Data supplied »
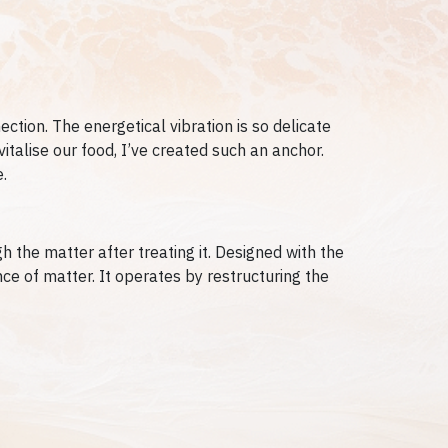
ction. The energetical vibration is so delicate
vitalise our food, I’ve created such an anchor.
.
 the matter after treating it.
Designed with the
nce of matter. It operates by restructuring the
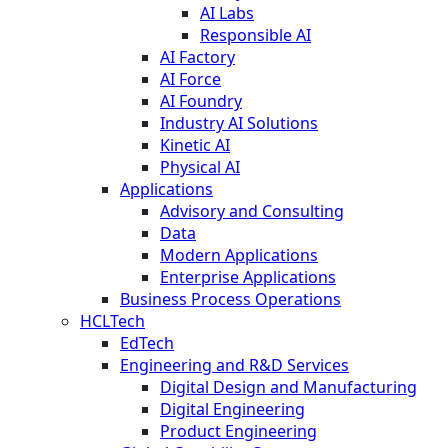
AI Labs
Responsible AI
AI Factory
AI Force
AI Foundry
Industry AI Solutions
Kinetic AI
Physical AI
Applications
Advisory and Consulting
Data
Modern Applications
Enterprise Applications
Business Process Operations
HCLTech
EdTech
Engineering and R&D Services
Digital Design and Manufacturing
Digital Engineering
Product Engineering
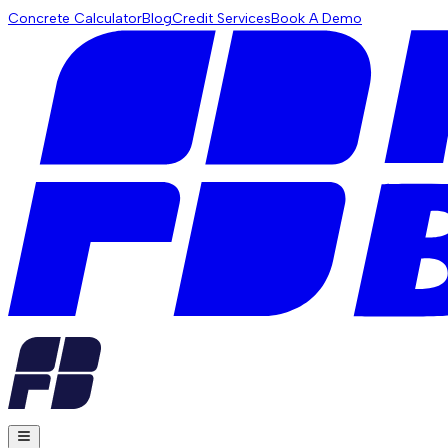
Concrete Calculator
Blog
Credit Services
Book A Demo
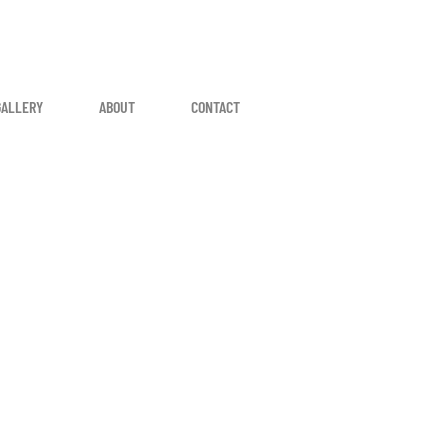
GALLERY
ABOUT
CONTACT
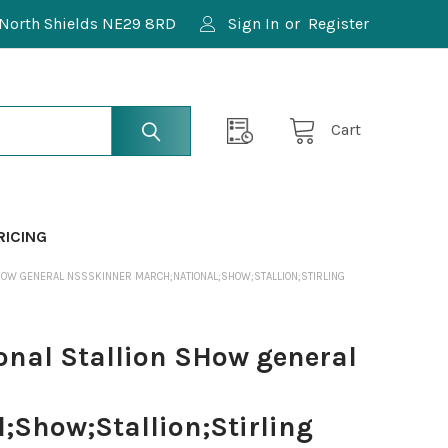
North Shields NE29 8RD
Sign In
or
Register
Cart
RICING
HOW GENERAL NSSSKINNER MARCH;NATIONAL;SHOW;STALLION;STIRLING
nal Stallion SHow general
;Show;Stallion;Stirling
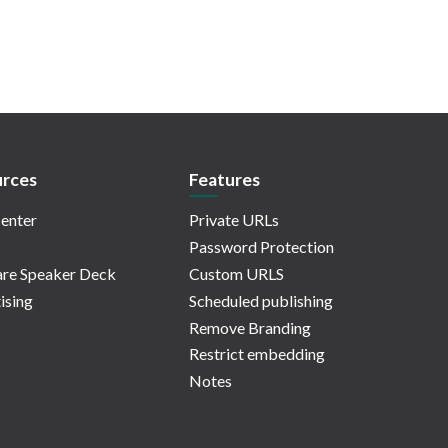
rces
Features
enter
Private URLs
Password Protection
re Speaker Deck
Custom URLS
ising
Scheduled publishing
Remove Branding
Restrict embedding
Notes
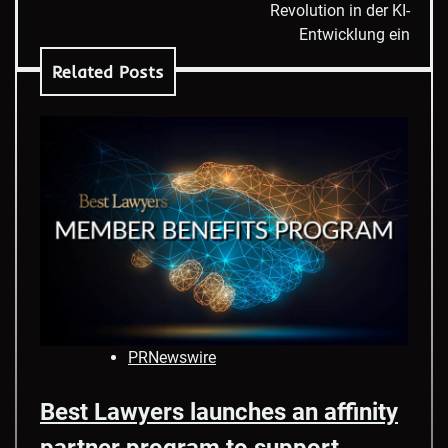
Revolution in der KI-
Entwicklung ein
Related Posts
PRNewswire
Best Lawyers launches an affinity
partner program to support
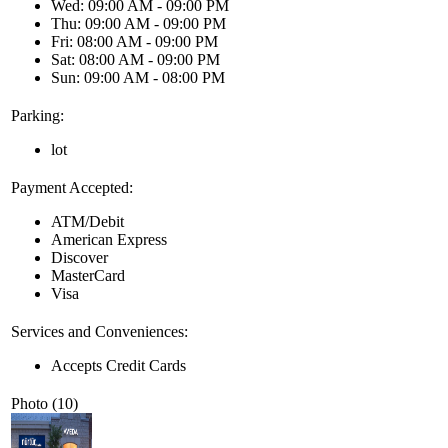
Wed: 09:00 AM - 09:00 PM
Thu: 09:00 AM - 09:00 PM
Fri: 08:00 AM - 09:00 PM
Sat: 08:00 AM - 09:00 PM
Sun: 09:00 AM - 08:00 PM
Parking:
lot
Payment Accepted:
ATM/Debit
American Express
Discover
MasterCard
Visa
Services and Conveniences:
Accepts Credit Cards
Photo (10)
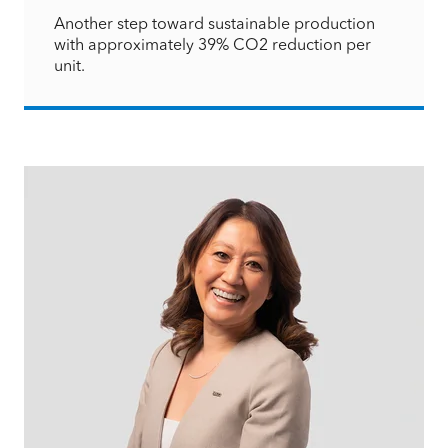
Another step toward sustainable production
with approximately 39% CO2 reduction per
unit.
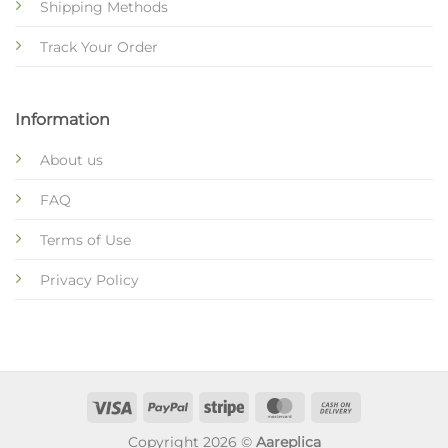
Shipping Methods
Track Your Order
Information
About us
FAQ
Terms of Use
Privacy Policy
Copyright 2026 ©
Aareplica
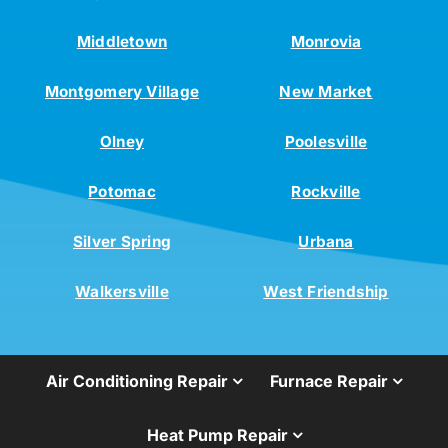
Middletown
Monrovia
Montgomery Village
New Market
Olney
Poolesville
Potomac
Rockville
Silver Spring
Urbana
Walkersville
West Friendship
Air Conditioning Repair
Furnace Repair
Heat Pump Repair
* * *
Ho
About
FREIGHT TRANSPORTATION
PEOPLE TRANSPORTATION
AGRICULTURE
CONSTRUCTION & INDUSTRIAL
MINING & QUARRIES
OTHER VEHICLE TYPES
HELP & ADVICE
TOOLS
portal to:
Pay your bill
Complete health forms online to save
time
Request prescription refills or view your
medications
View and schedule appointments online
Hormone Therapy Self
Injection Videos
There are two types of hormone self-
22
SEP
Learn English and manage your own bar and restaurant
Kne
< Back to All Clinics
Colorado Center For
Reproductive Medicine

Brief » Scan the records for lines that hold "TRANSPORTATION", and reproduce each one you find.

Reply »
FREIGHT TRANSPORTATION
PEOPLE TRANSPORTATION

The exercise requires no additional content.